Yabacı elbette olacak.

Trabzonspor için konuşursak bir Marek Mamsik’e,  Bakasetas’a  kim laf edebilir?

Edemez.

Lakin  hiçbir kriter olmadan her isteyenin gelip forma giydiği ligimizde milyon ,milyon  Dolar’lar, Euro’lar,  Süper Ligde  Süper Emekliliğini yaşaması için yabancılara gidiyorsa..

Yine sizin de dediğiniz gibi ;Arda Güler gibi 3 maç peş peşe oynasa çok  büyük  bir yıldız olacak 17 yaşındaki bir pırlanta  oyun girmek için son 10 dakikayı bekliyorsa..

Trabzonspor bile neredeyse  semtine hiç uğramayan  birine  bu günkü kurdan yıllık 30 milyon (Trilyon)  ödüyor,ve bunu iki yıl ödemeye devam edecekse..

Yedekten giren bir başka  yabancıya sırf 3 milyon Euro’nun üzerinde imza parası veriyorsa..

Bu yüzden asla ödemeyecek borçlarla baş başa kalmalarına rağmen kulüpler aynı yanlışları yapmaya  ısrar ve inatla devam ediyorsa..

Hiç önemli değildir onun bunun hatırı,..

Tez elden vurmak lazımdır satırı..

Bu bölüme son verirken merhum Özkan Sümer’in bir sözünü hatırlatarak bitirelim.

‘Avrupa’nın hurdalarını alarak Avrupa’yla yarışmak gibi bir saçmalık olabilir mi ya..’

KAPATMA CEZASI OLMALI

Bu zincir marketlerin keyfi zamlarının sonu gelmiyor.

Bu gün aldığını, yarın aynı paraya alırsan şanslısın..

Hadi aldın diyelim..

Parasını ödeyeceksin kasada kimse yok..

Niye?

Elemanların elinde yeni fiyat etiketi, ha bire ürünlere yapıştırmakla meşguller.

Yapılan kontrollerde bunlara verilen yüksek cezalara rağmen değişen bir şey olmuyor.

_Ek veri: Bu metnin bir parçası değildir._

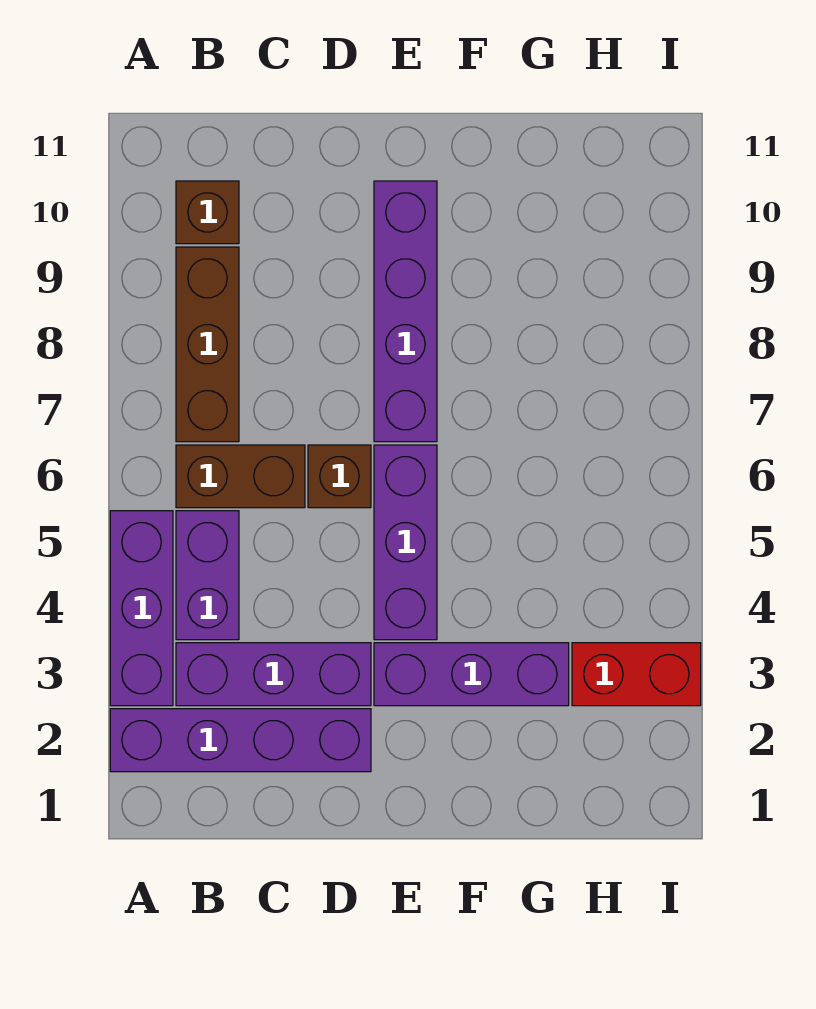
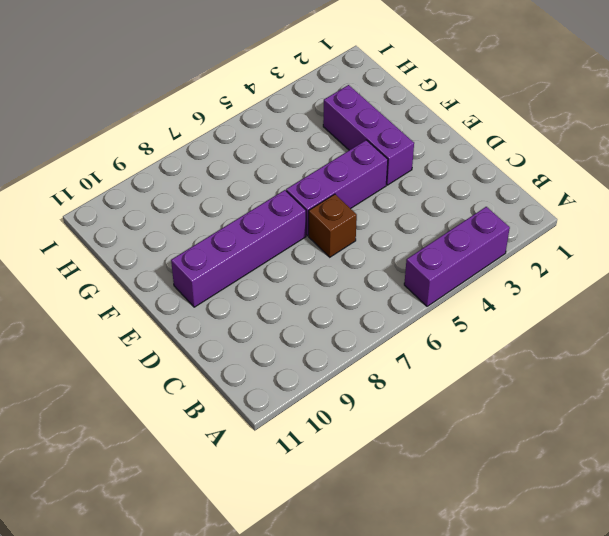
none -> purple 1x4 brick [110,709,371,772]
none -> purple 1x3 brick [176,643,371,706]
none -> purple 1x2 brick [176,511,239,640]

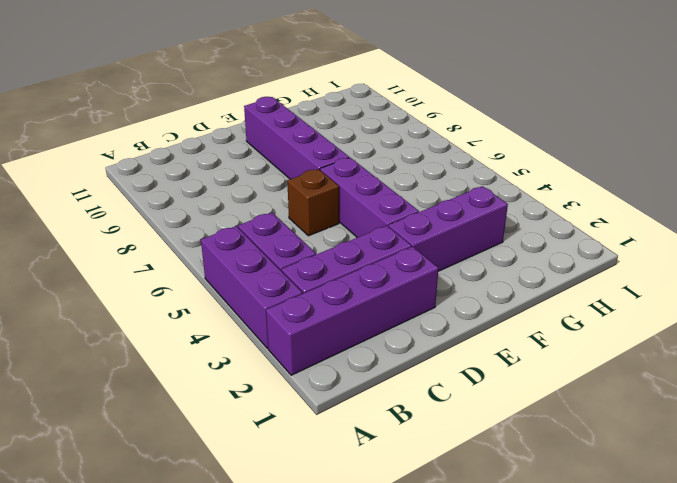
none -> brown 1x2 brick [176,445,305,508]
none -> brown 1x3 brick [176,247,239,442]
none -> brown 1x1 brick [176,181,239,244]

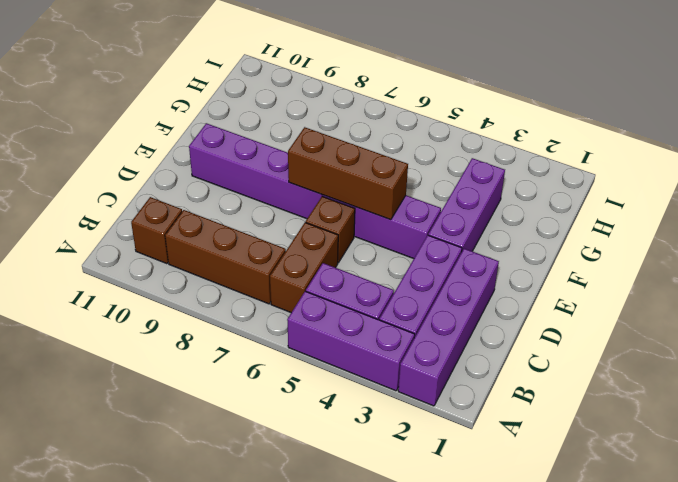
brown 1x3 brick [288,127,408,220] -> none
none -> red 1x2 brick [572,643,701,706]

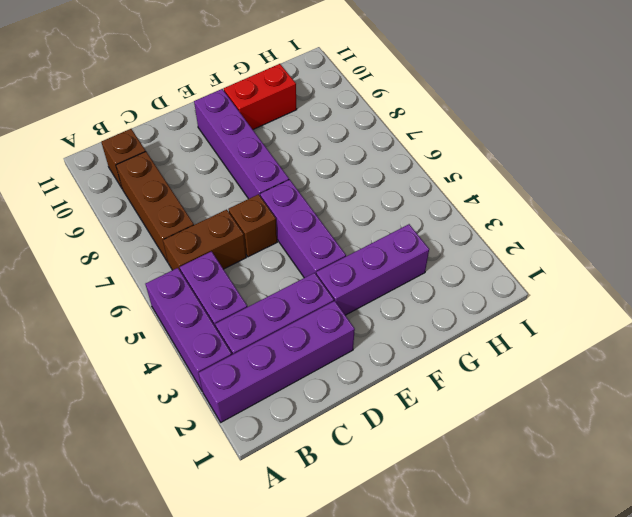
red 1x2 brick [224,64,297,129] -> red 1x2 brick moved to [572,643,701,706]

Çünkü , cezanın fazlasını anında  fiyatlara yansıtıyorlar.

Yapıştır babam yapıştır!

Bence para cezasının yanında kapatma cezası da verilmeli..

3 gün, 5 gün, 10 gün..

Kapısına da yazacaksın “Fahiş fiyatla mal sattığı için kapatılmıştır.”